Ask to speak with a social worker if you have any questions regarding lodging and insurance. If needed, ask if your child is a candidate for Children’s Special Health Care.

Ask about parking passes/meal coupons. Remember to get parking tickets stamped for a discounted rate.

Some hospitals offer free meals to nursing mothers. Be sure to ask the nurse to have a dietician bring daily menus to fill out if you are interested.

Ask your child’s nurse if you can bring in photos to personalize your child’s crib or room.

Rest when possible. Take breaks when you need them.

Allow yourself moments to cry and break down. Go easy on yourself and don’t place unnecessary guilt on yourself if you need to take a break from your child’s bedside.

Take photos and post updates on your blog or carepage. Take the time to read messages of encouragement.

Don’t be afraid to ask for help! Your family members and friends will be looking for ways to help and would love nothing more than to run an errand, bring you food, or just sit and visit with you in the waiting room.

After Hospitalization-Transition to Home Life

Hearing that your child is going to be released from the hospital is both exhilarating and frightening. If your child is going home with medications, be sure you know what to give and how frequently. Ask the nurses to write up a med schedule for you.

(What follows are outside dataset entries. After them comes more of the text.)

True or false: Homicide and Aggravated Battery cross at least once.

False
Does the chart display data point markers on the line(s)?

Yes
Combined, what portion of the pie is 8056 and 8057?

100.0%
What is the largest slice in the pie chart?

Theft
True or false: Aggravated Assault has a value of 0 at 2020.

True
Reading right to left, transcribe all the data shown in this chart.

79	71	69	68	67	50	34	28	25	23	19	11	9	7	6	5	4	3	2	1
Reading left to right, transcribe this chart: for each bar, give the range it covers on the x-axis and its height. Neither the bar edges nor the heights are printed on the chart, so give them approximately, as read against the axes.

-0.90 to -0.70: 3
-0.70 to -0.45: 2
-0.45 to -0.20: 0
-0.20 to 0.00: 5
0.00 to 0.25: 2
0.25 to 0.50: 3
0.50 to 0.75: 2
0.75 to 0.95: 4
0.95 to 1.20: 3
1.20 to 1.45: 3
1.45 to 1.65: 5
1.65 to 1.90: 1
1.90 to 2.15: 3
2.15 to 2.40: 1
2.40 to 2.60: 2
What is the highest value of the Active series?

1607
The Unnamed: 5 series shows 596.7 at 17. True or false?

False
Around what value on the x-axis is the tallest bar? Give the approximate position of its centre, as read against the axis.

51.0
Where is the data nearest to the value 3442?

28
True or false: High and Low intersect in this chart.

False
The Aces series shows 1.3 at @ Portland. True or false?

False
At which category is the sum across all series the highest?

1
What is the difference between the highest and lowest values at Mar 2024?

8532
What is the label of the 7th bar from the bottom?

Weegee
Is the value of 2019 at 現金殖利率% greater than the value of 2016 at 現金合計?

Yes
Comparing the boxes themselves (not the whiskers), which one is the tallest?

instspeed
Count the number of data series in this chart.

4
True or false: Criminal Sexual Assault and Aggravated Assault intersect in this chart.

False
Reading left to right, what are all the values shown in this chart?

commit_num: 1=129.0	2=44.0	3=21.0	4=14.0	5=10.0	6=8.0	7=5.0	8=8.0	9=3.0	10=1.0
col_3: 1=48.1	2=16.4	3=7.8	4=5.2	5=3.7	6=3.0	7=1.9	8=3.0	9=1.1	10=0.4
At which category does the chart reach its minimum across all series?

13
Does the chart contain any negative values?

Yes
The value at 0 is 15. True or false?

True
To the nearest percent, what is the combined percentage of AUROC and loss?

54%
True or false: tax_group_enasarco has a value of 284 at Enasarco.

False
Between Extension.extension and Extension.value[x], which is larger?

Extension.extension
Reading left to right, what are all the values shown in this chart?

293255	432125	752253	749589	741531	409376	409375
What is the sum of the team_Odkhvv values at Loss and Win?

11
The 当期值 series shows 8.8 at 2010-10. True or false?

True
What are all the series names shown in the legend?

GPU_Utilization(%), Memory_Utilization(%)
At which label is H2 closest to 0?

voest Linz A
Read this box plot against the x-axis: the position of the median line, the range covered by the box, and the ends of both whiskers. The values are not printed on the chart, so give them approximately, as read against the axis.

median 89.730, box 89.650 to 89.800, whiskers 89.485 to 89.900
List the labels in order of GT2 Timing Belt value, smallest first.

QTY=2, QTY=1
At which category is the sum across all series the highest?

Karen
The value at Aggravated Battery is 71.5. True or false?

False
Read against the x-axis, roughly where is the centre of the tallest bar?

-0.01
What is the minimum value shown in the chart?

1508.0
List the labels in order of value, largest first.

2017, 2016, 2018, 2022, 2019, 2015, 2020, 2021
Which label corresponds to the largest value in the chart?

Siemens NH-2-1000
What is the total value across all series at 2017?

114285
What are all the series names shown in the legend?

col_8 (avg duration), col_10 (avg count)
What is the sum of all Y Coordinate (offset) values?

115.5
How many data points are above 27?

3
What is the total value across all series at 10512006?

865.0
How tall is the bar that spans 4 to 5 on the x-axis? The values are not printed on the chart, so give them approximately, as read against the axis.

Ask if the meds can be found at a typical pharmacy.  You may need to inquire about a compounding pharmacy. Ask about syringes for meds.

Inquire whether a home health nurse can visit and assess the baby at home.

Ask your child’s doctors or nurses what type of restrictions your child may have, if any.

Make arrangements to rent any equipment such as pump, or nebulizer, etc.

You may  need to limit the number of visitors when you get home.

Be sure to keep a list of important numbers or who to contact after hours.

Inquire about RSV (synagis) shots as a preventative to the respiratory syncytial virus.

Be sure to get a “going home” photo with your child! You may be nervous the first few days at home. If you have friends or family who offer to bring you a meal or run an errand, say yes! Enjoy your time at home with your child!